While we were in Egypt my father had bought Maviswood, 34 Manor Road, Westcliffe on Sea, a large bed and breakfast boarding house, I think father had the idea that Maviswood would be both home and business and would support him in his retirement. In fact it was a treadmill for mother and only supported father’s drinking and gambling.

On the ground floor there was a kitchen, large family living room, small shop which sold mainly sweets, cigarettes, drinks and seaside stuff, a tea room and a very large lounge. The cupboard under the stairs had been turned into an office of sorts, that is to say there was a telephone in there where, after closing the door, father could phone his bookie. Upstairs were bedrooms and bathrooms but, almost sixty years on, I really cannot remember how many. There was no garden, just a car park for maybe six cars? The house faced the railway station; there were shops alongside and the beach at the end of the road. If you look up Maviswood on the Internet you will see that it is now a rest home for the elderly. It certainly was no rest home in October 1951! With the help of a “mornings cleaner”, mother was trying to run the whole show. Father was experiencing terrible pains in his legs, caused by poor circulation - the price of chain smoking for years - and did little apart from serving in the shop from time to time. He had a natural leaning towards dishonesty and had a trick of sticking a small magnet under the scale when he weighed out sweets so that he could make a toffee or two.

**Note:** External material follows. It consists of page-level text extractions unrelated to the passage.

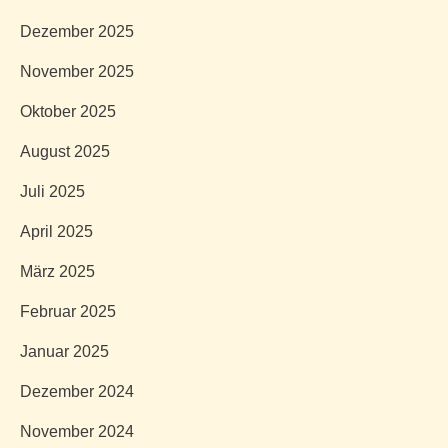
Dezember 2025
November 2025
Oktober 2025
August 2025
Juli 2025
April 2025
März 2025
Februar 2025
Januar 2025
Dezember 2024
November 2024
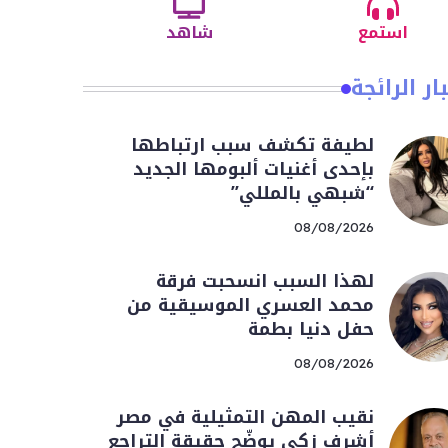
استمع
شاهد
ار الرائجة
لطيفة تكشف سبب ارتباطها
بإحدى أغنيات ألبومها الجديد
“شبهي بالمللي”
08/08/2026
لهذا السبب انسحبت فرقة
محمد العسري الموسيقية من
حفل دنيا بطمة
08/08/2026
نقيب المهن التمثيلية في مصر
أشرف زكي يوضّح حقيقة التراجع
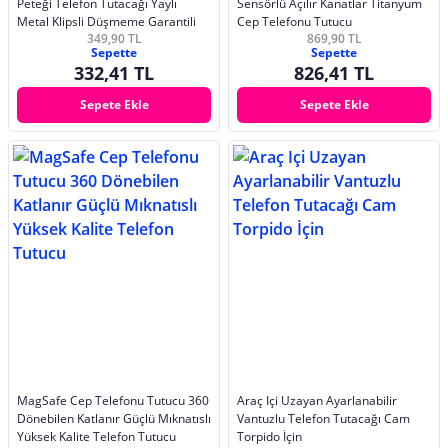
Peteği Telefon Tutacağı Yaylı
Sensörlü Açılır Kanatlar Titanyum
Metal Klipsli Düşmeme Garantili
Cep Telefonu Tutucu
349,90 TL
869,90 TL
Sepette
Sepette
332,41 TL
826,41 TL
Sepete Ekle
Sepete Ekle
MagSafe Cep Telefonu Tutucu 360
Araç Içi Uzayan Ayarlanabilir
Dönebilen Katlanır Güçlü Mıknatıslı
Vantuzlu Telefon Tutacağı Cam
Yüksek Kalite Telefon Tutucu
Torpido İçin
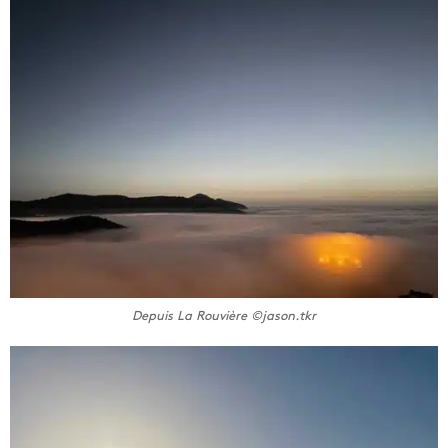
Depuis La Rouvière ©jason.tkr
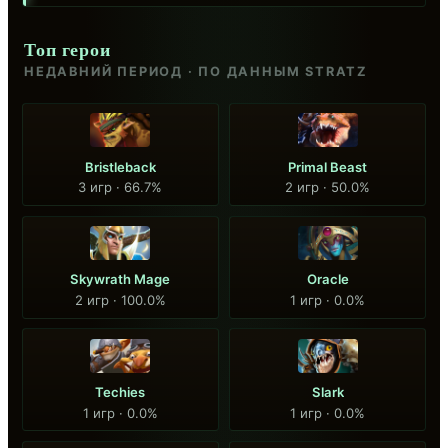
Топ герои
НЕДАВНИЙ ПЕРИОД · ПО ДАННЫМ STRATZ
Bristleback
Primal Beast
3 игр · 66.7%
2 игр · 50.0%
Skywrath Mage
Oracle
2 игр · 100.0%
1 игр · 0.0%
Techies
Slark
1 игр · 0.0%
1 игр · 0.0%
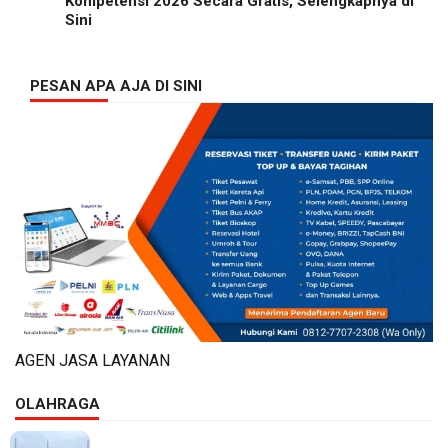
Kompetensi 2026 Secara Gratis, Selengkapnya di
Sini
PESAN APA AJA DI SINI
AGEN JASA LAYANAN
OLAHRAGA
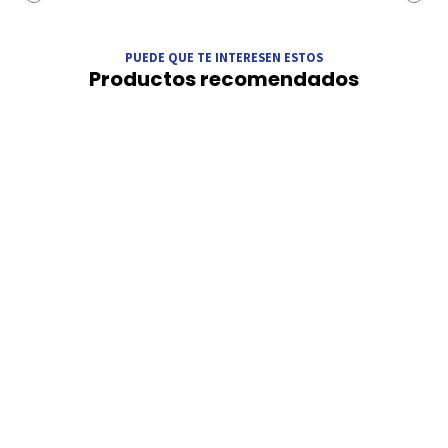
PUEDE QUE TE INTERESEN ESTOS
Productos recomendados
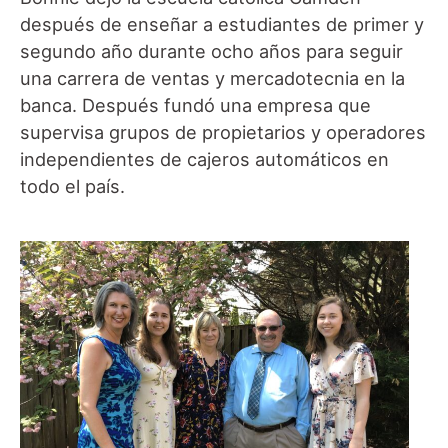
después de enseñar a estudiantes de primer y
segundo año durante ocho años para seguir
una carrera de ventas y mercadotecnia en la
banca. Después fundó una empresa que
supervisa grupos de propietarios y operadores
independientes de cajeros automáticos en
todo el país.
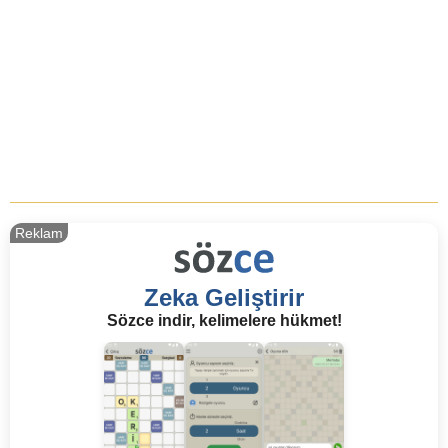
Reklam
Zeka Geliştirir
Sözce indir, kelimelere hükmet!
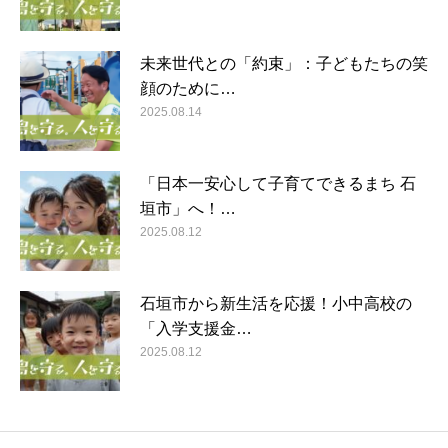
未来世代との「約束」：子どもたちの笑
顔のために…
2025.08.14
「日本一安心して子育てできるまち 石
垣市」へ！…
2025.08.12
石垣市から新生活を応援！小中高校の
「入学支援金…
2025.08.12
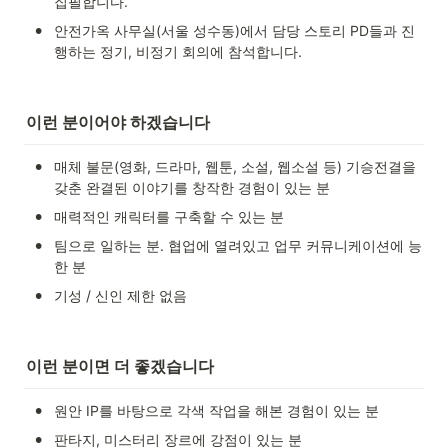
집필합니다.
•
안전가옥 사무실(서울 성수동)에서 담당 스토리 PD들과 진
행하는 정기, 비정기 회의에 참석합니다. 
이런 분이어야 하겠습니다
•
매체 불문(영화, 드라마, 웹툰, 소설, 웹소설 등) 기승전결을 
갖춘 완결된 이야기를 창작한 경험이 있는 분
•
매력적인 캐릭터를 구축할 수 있는 분
•
팀으로 일하는 분. 협업에 열려있고 업무 커뮤니케이션에 능
한 분
•
기성 / 신인 제한 없음
이런 분이면 더 좋겠습니다
•
원안 IP를 바탕으로 각색 작업을 해본 경험이 있는 분
•
판타지, 미스터리 장르에 강점이 있는 분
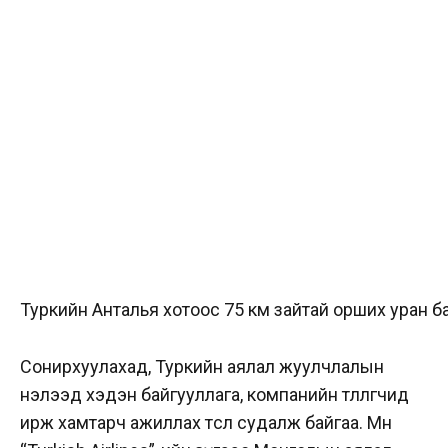
Туркийн Анталья хотоос 75 км зайтай орших уран б
Сонирхуулахад, Туркийн аялал жуулчлалын
нэлээд хэдэн байгууллага, компанийн төлөөлөгчид
ирж хамтарч ажиллах төсөл судалж байгаа. Мөн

Tommy was a darling little boy and my mother adored him. Jeni just slept and Father was taken with her because, when she was awake and he whistled, she would smile. But it was not easy, being there, although Mother did everything she could to make life pleasant. Tired still from the jaundice, from having a baby, from the uncomfortable boat trip, helping with Maviswood and worrying about Tom, I was on a slippery slope. One afternoon I went upstairs to see if Tommy had woken from his afternoon nap and all I could see was red. He had found my lipstick and, without the aid of a mirror, had covered every bit of his face with red lipstick. There was red on the eiderdown, on his hands, everywhere, red. I grabbed the child and the lipstick, rushed downstairs, threw the empty lipstick holder on the fire and just lost it! I screamed at the bewildered little lad and at the world in general. Two pregnancies without family support, two births without friends around, or flowers, baby showers, and all the happiness and excitement usually associated with a new arrival, a serious illness and no home of my own, it was all more than I could handle.